Many workplaces, including large numbers in the public sector and not only in industrially unionised sectors like the railways also continue to have a culture of collectivity and solidarity. Trade unions have been integral to the defence of pay and conditions, but where they continue to be strong and in the context of rising militancy. Using new technology, they could help formulate alternative plans for providing goods and services, which maximised both workplace skills, widened decision making, but also increasing purchaser and client satisfaction. Thereby creating a new Democratic Professionalism (Lethbridge 2019). Unions could also help to promote real ‘lifelong learning’ through expanding their education programs. Taking advantage of new developments in on-line learning, unions can also seek to extend the general intellect to those beyond their membership base. Emulating the Lucas Plan of the 1970s, there is potential to build alliances with local authorities and the research community, but also, to develop new technology in the way it could and should be for a new general intellect to flourish.

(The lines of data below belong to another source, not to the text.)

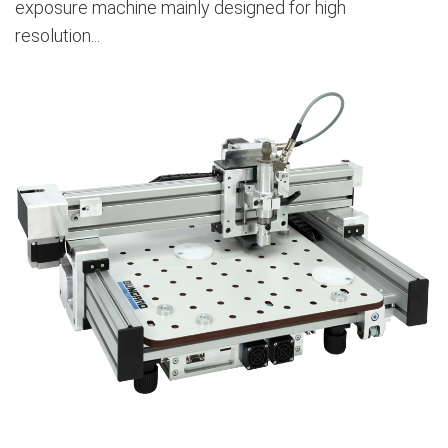
exposure machine mainly designed for high
resolution...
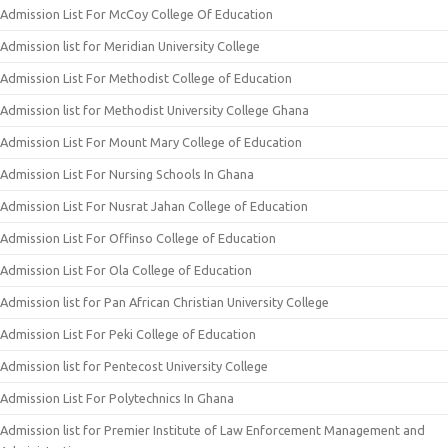
Admission List For McCoy College Of Education
Admission list for Meridian University College
Admission List For Methodist College of Education
Admission list for Methodist University College Ghana
Admission List For Mount Mary College of Education
Admission List For Nursing Schools In Ghana
Admission List For Nusrat Jahan College of Education
Admission List For Offinso College of Education
Admission List For Ola College of Education
Admission list for Pan African Christian University College
Admission List For Peki College of Education
Admission list for Pentecost University College
Admission List For Polytechnics In Ghana
Admission list for Premier Institute of Law Enforcement Management and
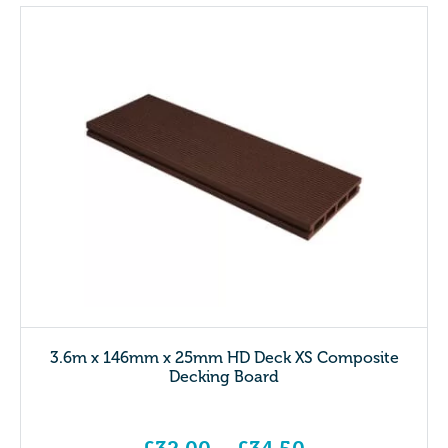
3.6m x 146mm x 25mm HD Deck XS Composite
Decking Board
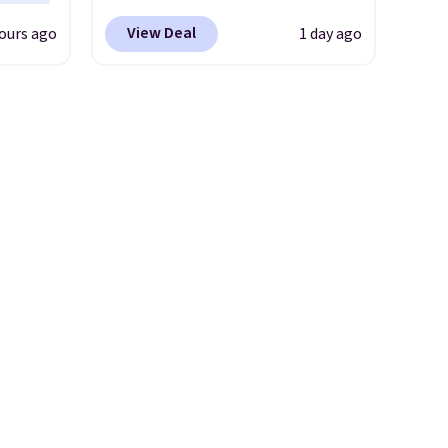
e.
uede
Pacific Shoes in White drop
View Deal
ours ago
1 day ago
s from
from $80 to $44. All other
ith two
stores are charging $60 or
 as a
more for this popular style.
dy.
Also save 40% on this
women's Adidas 3-Stripes
e
Fleece Full-Zip Hoodie in
lets.
Black or Glow Blue, drops
e
from $60 to $36. Spend $50 to
er for
get free shipping, or it adds
g is
$8.95 otherwise. Select items
 is a
can be ordered online and
e
picked up for free in store.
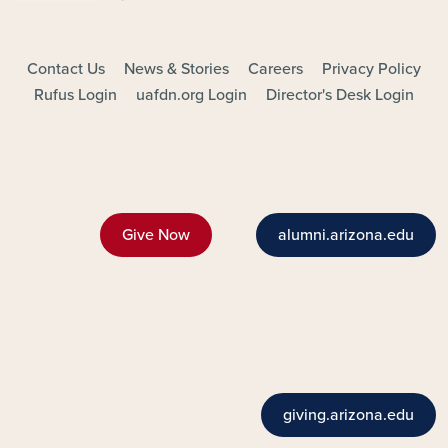
FOOTER - MAIN
Contact Us
News & Stories
Careers
Privacy Policy
Rufus Login
uafdn.org Login
Director's Desk Login
Give Now
alumni.arizona.edu
giving.arizona.edu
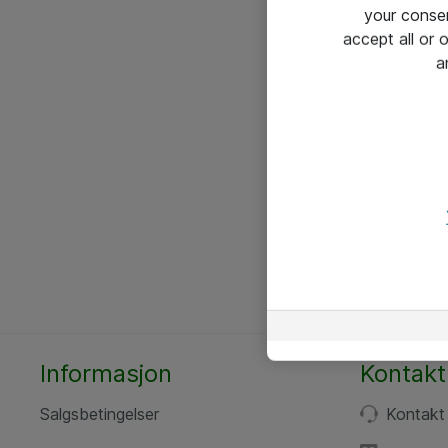
your conse
accept all or
a
Informasjon
Kontakt
Salgsbetingelser
Kontakt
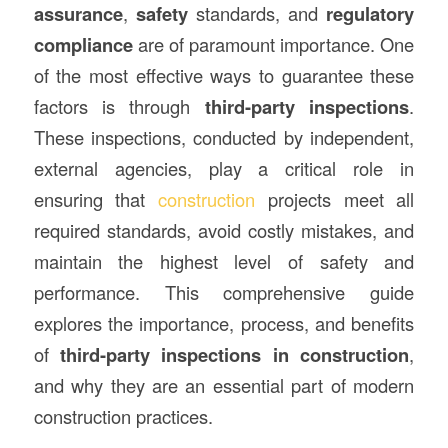
assurance
,
safety
standards, and
regulatory
compliance
are of paramount importance. One
of the most effective ways to guarantee these
factors is through
third-party inspections
.
These inspections, conducted by independent,
external agencies, play a critical role in
ensuring that
construction
projects meet all
required standards, avoid costly mistakes, and
maintain the highest level of safety and
performance. This comprehensive guide
explores the importance, process, and benefits
of
third-party inspections in construction
,
and why they are an essential part of modern
construction practices.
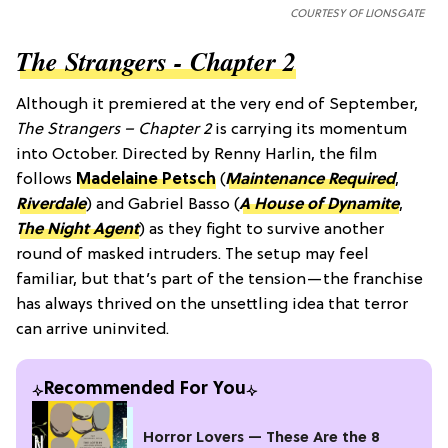
COURTESY OF LIONSGATE
The Strangers - Chapter 2
Although it premiered at the very end of September,
The Strangers – Chapter 2
is carrying its momentum
into October. Directed by Renny Harlin, the film
follows
Madelaine Petsch
(
Maintenance Required
,
Riverdale
) and Gabriel Basso (
A House of Dynamite
,
The Night Agent
)
as they fight to survive another
round of masked intruders. The setup may feel
familiar, but that’s part of the tension—the franchise
has always thrived on the unsettling idea that terror
can arrive uninvited.
Recommended For You
Horror Lovers — These Are the 8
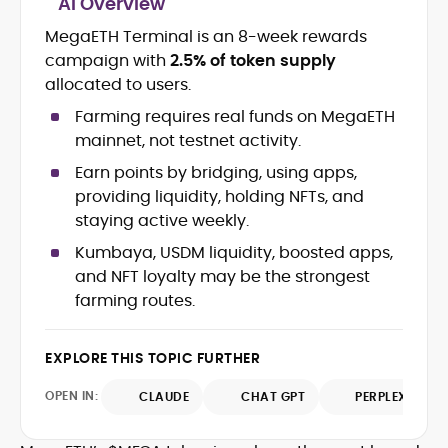
AI Overview
Crypto and Blockchain Content
Strategy
MegaETH Terminal is an 8-week rewards
Copywriting and Ghostwriting for
campaign with
2.5% of token supply
Web3 Projects
allocated to users.
Editorial Leadership and Team
Management
Farming requires real funds on MegaETH
DeFi, Bitcoin, and Web3 Ecosystem
mainnet, not testnet activity.
Narratives
Earn points by bridging, using apps,
Brand Voice Development and
providing liquidity, holding NFTs, and
Marketing Communication
Content Coaching and Mentorship for
staying active weekly.
Writers
Kumbaya, USDM liquidity, boosted apps,
and NFT loyalty may be the strongest
Alex Boast is a veteran crypto writer and
farming routes.
editor with over a decade of experience
across finance, blockchain, and
emerging technology sectors.
At CryptoManiaks, he applies a literary
EXPLORE THIS TOPIC FURTHER
precision to the fast-moving world of
OPEN IN:
CLAUDE
CHAT GPT
PERPLEXITY
Web3, combining strong narrative craft
with deep industry understanding. Alex
His background spans agency and in-
has written and edited content for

Good stuff. The phrase ‘general intellect’ appears to originate in the writings of William Thompson (the “first Irish socialist”, according to James Connolly) nearly half a century before Marx used it. It’s interesting and worthwhile to go back in time to read Thompson’s use of the phrase (in “An Inquiry Into the Principles of the Distribution of Wealth Most Conducive to Human Happiness” 1824 – there’s a readable online copy at the Internet Archive). Thompson links the development of the concept with the need for cooperative organisation and remuneration, and also with the intellectual emancipation of women. A cooperative and feminist-led education system, rather than rigid capitalist state-imposed control, should be at the heart of any attempt to revive the nurture of the ‘general intellect’.
Martin,
A most valuable posting, to my mind.
Colin
thanks
thanks for this
I’m not so sure it is a ‘new’ General Intellect but conditions of labour that allow the flourishing of the original GI in human centred production which distinguishes human beings from other animals by our imagination that is inherent in our use of tools, including language, because they mediate consciousness in the focus of its attention. (See Engels The Part Played by Labour in the Transition from Ape to Man.) [It may be that William Thomson, described by James Connelly not only as ‘the first Irish socialist’ but as ‘a forerunner of Marx’ used the term, which he originated, similarly.]